Provided data ::
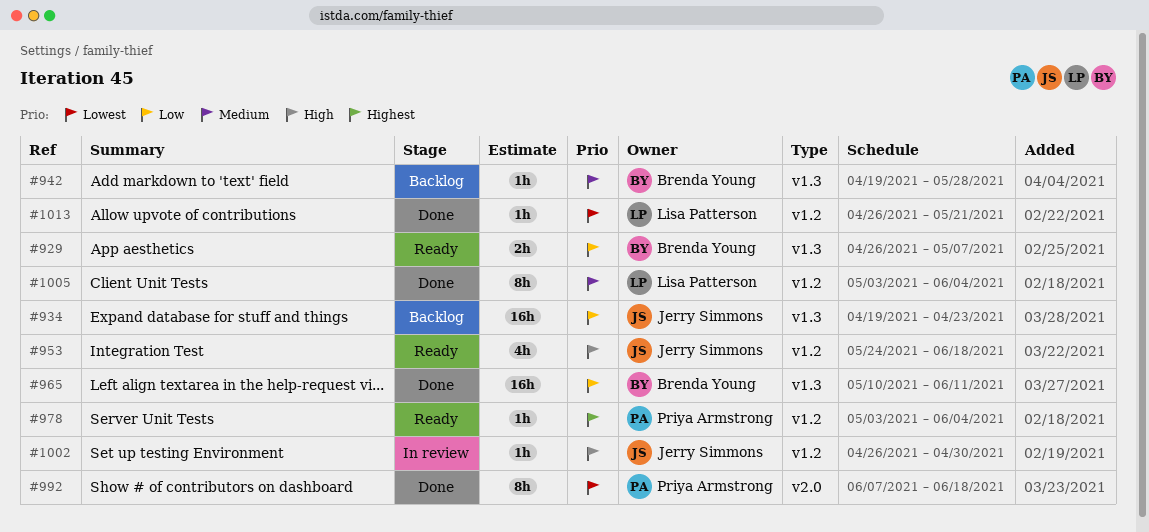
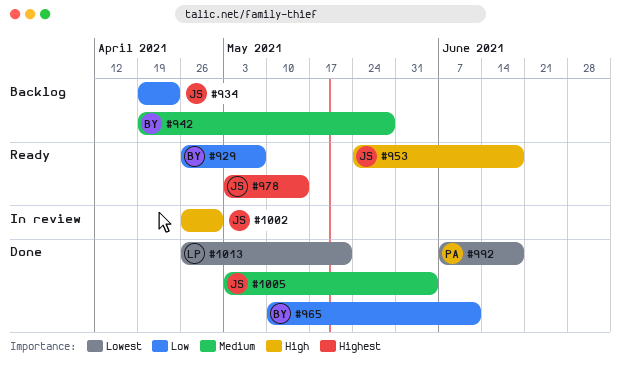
#978, owner: Priya Armstrong -> Jerry Simmons
#978, due: Jun 4 -> May 14
#1005, owner: Lisa Patterson -> Jerry Simmons

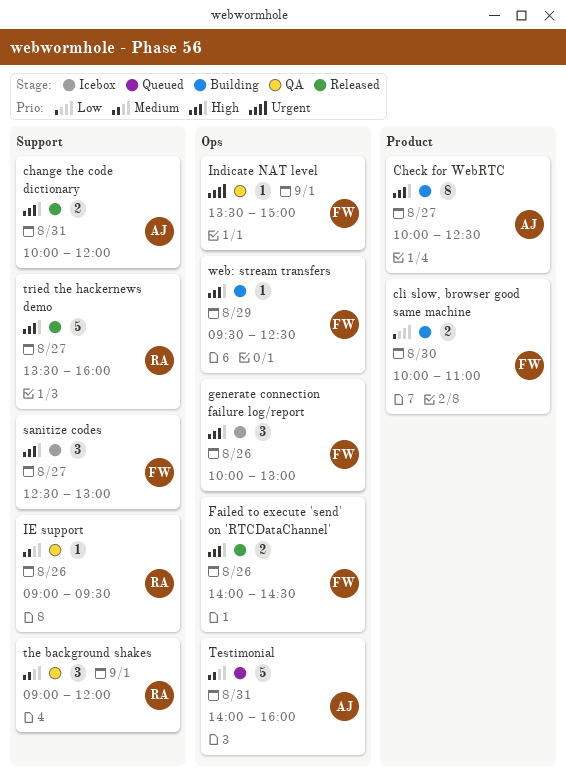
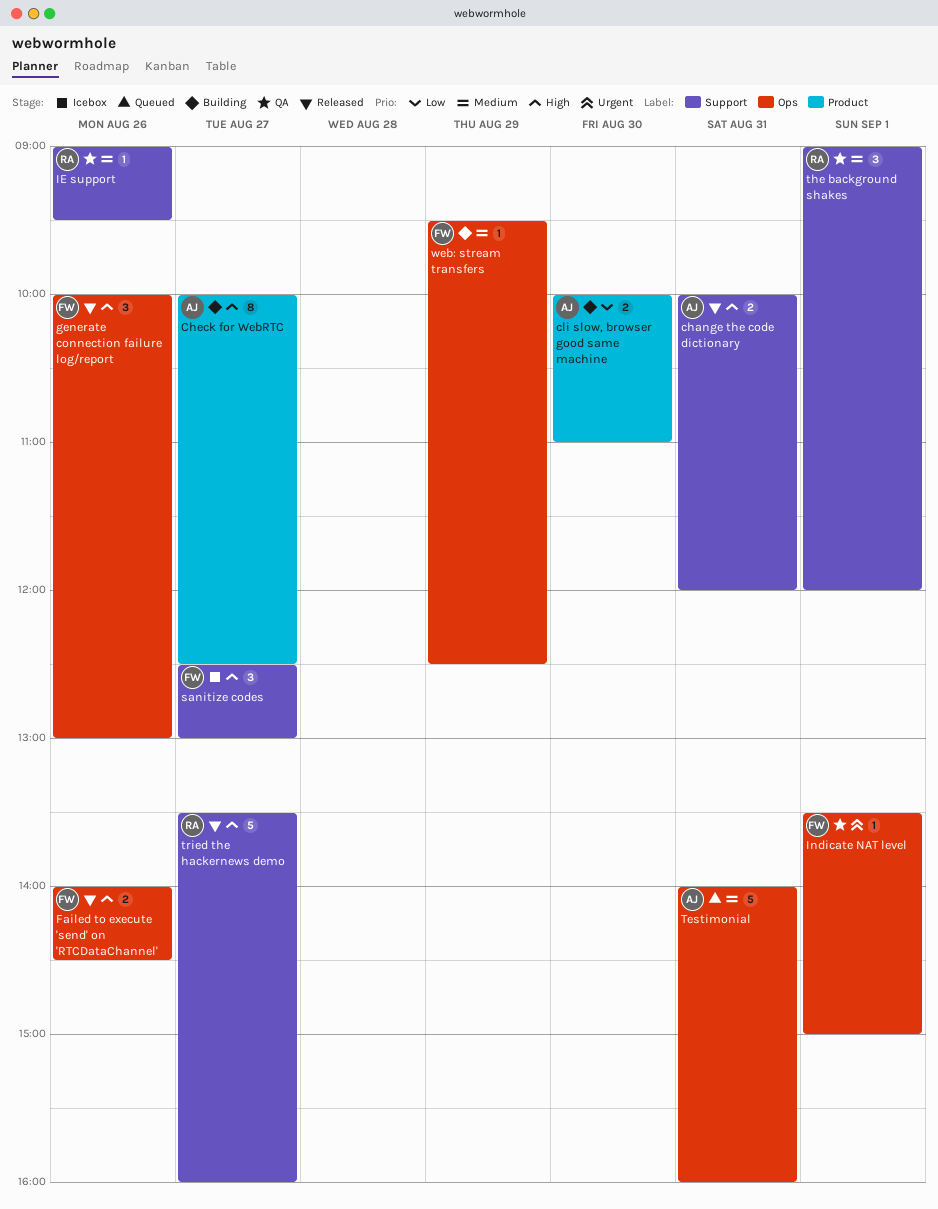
cli slow, browser good same machine, owner: FW -> AJ
generate connection failure log/report, status: Icebox -> Released
web: stream transfers, priority: High -> Medium

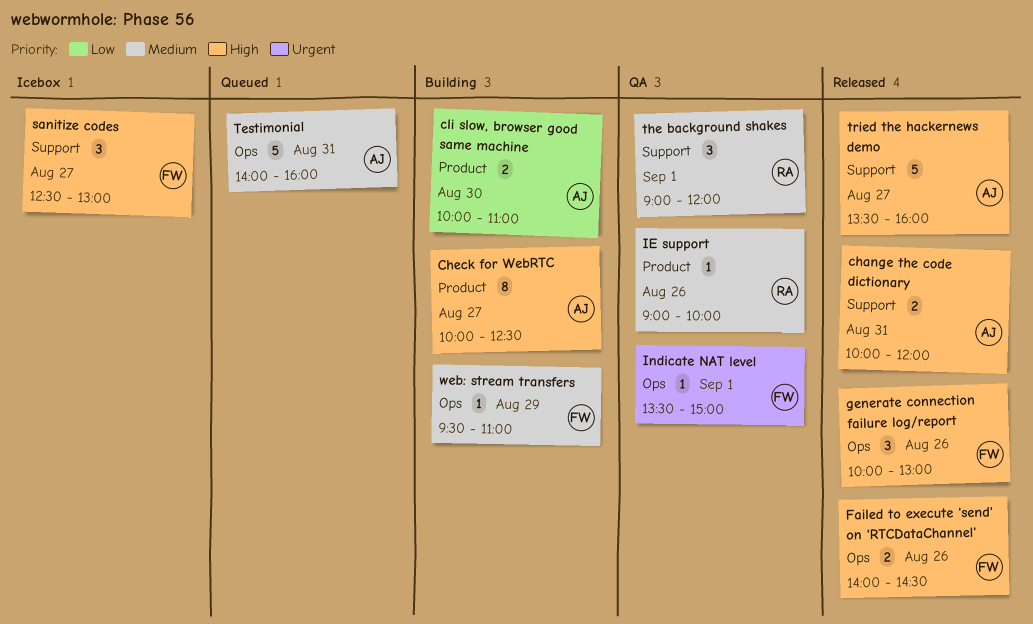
IE support, label: Support -> Product
IE support, ends: 09:30 -> 10:00
tried the hackernews demo, owner: RA -> AJ
web: stream transfers, ends: 12:30 -> 11:00

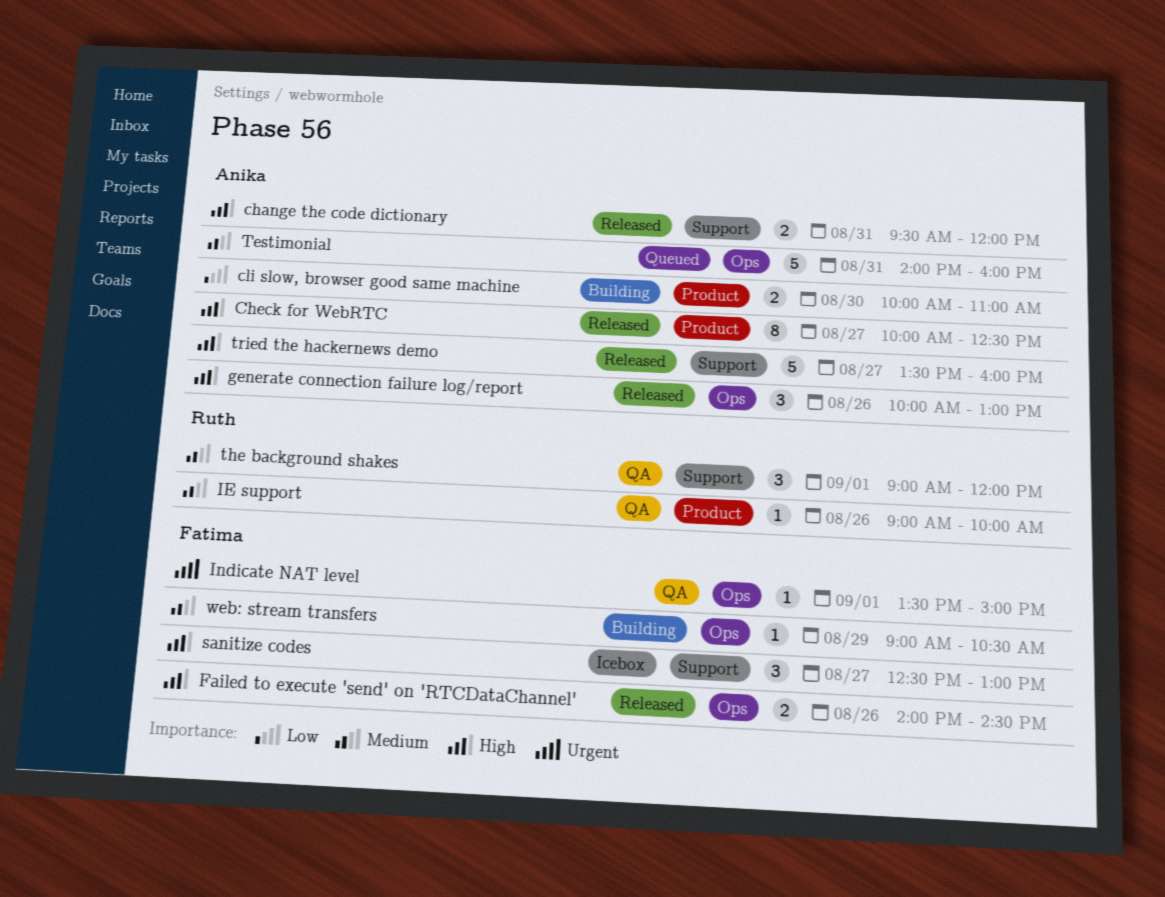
change the code dictionary, begins: 10:00 -> 09:30
Check for WebRTC, status: Building -> Released
generate connection failure log/report, owner: Fatima -> Anika
web: stream transfers, begins: 09:30 -> 09:00
web: stream transfers, ends: 11:00 -> 10:30

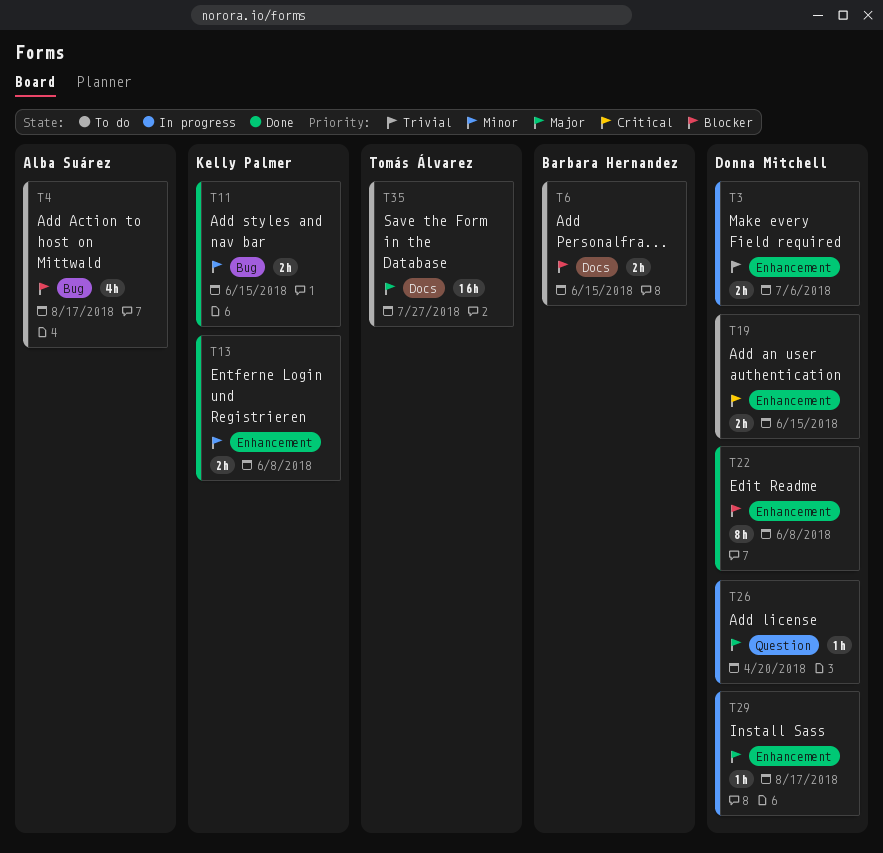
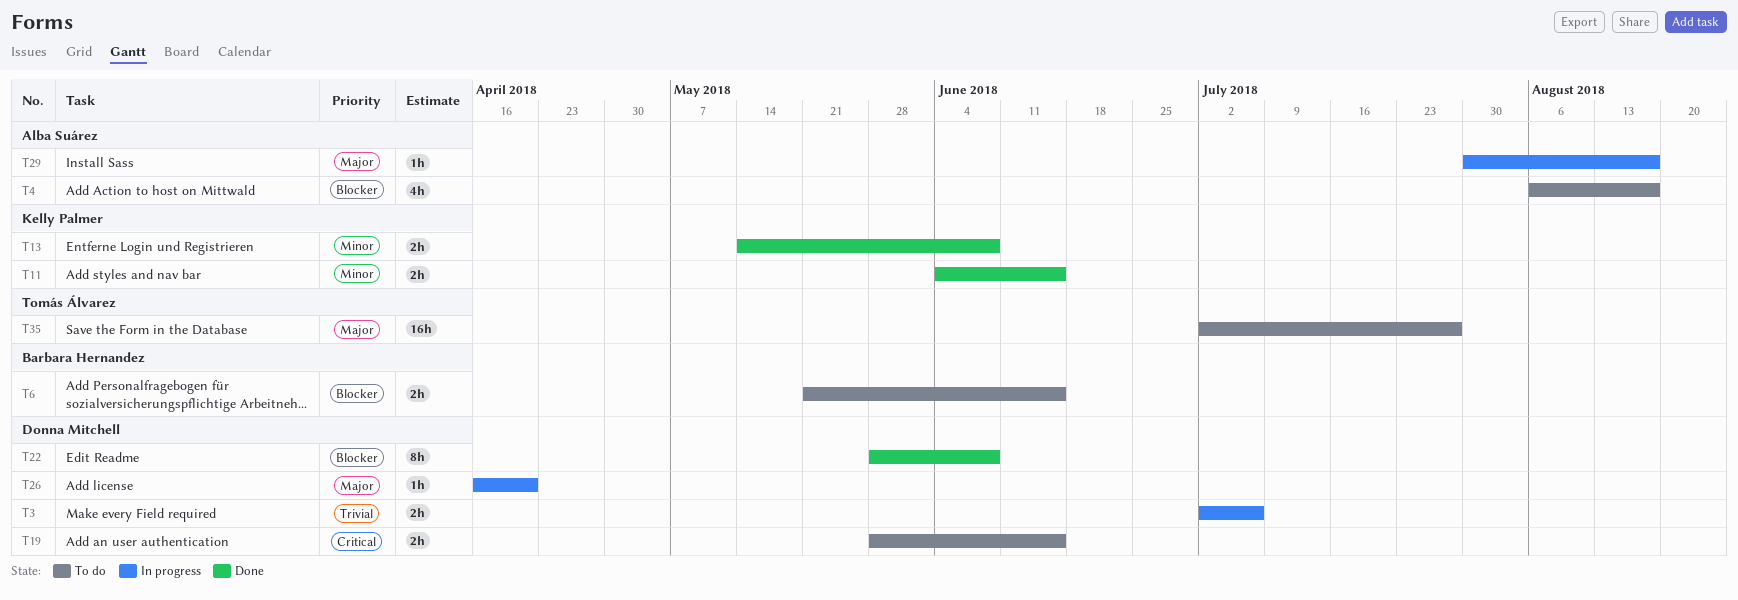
T29, owner: Donna Mitchell -> Alba Suárez

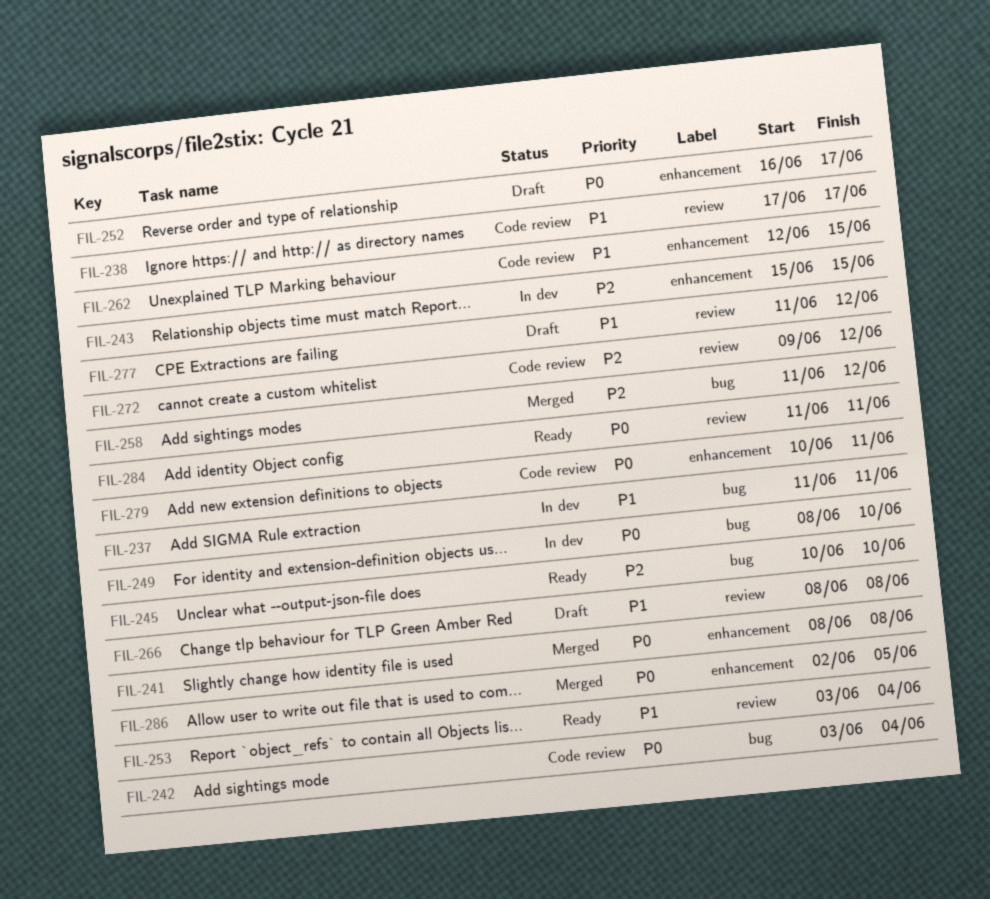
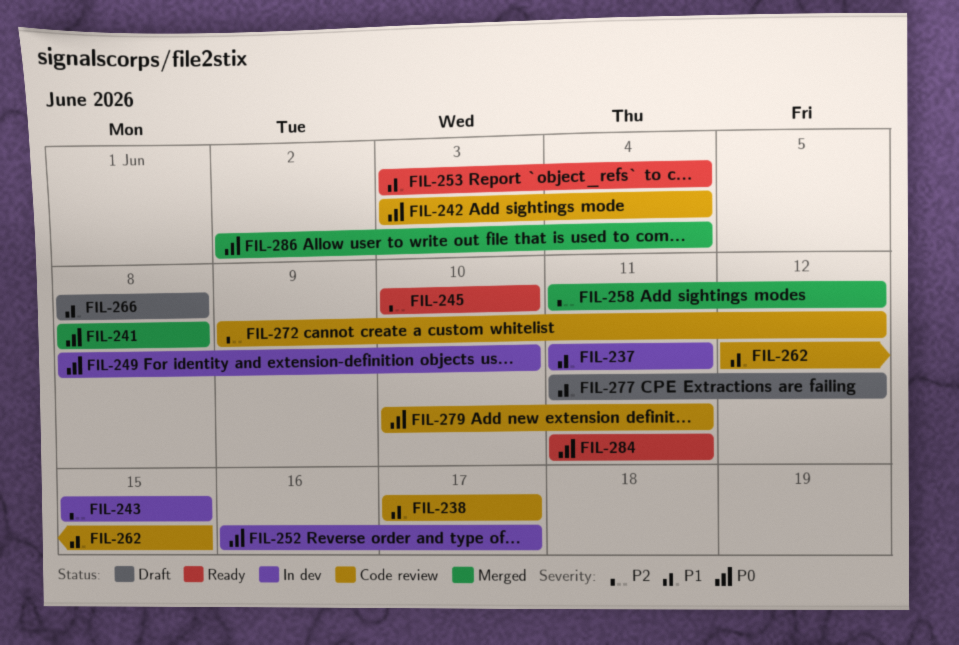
FIL-252, status: Draft -> In dev
FIL-286, due: Jun 5 -> Jun 4

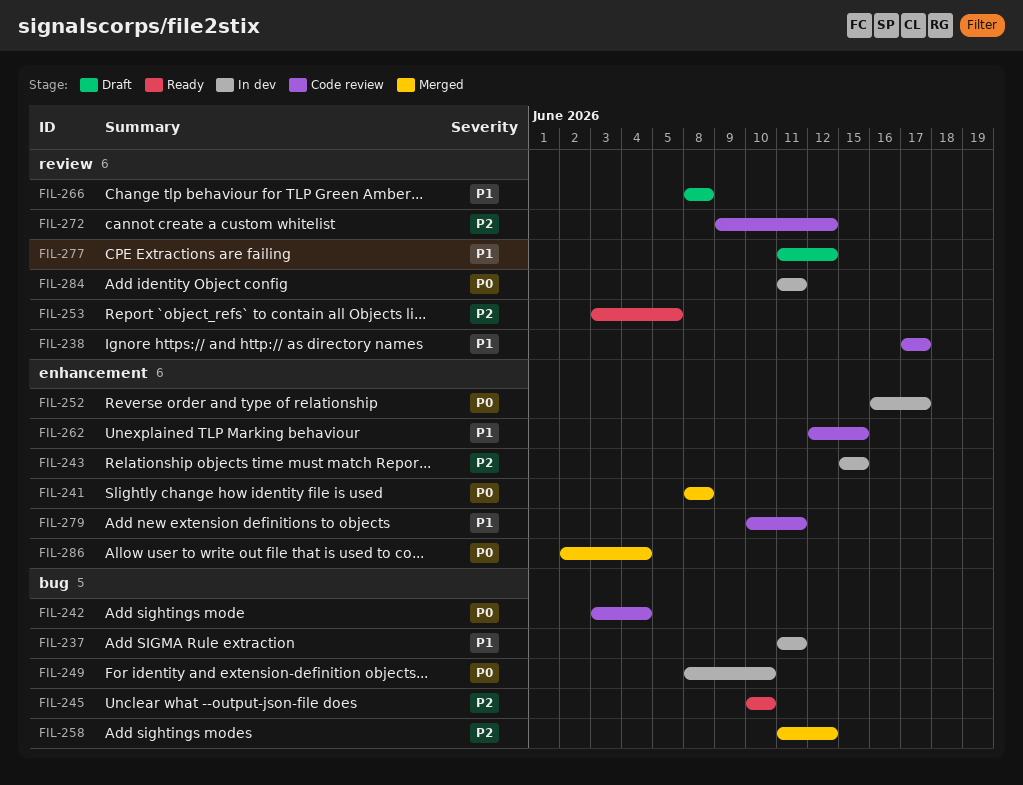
FIL-253, priority: P1 -> P2
FIL-253, due: Jun 4 -> Jun 5
FIL-279, priority: P0 -> P1
FIL-284, status: Ready -> In dev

Exercise goal ::
Leave the pictures out and copy exactly the lines from the one that holds "web: stream transfers, ends: 11:00 -> 10:30" through the last line of the material.

Response area ::
web: stream transfers, ends: 11:00 -> 10:30

T29, owner: Donna Mitchell -> Alba Suárez

FIL-252, status: Draft -> In dev
FIL-286, due: Jun 5 -> Jun 4

FIL-253, priority: P1 -> P2
FIL-253, due: Jun 4 -> Jun 5
FIL-279, priority: P0 -> P1
FIL-284, status: Ready -> In dev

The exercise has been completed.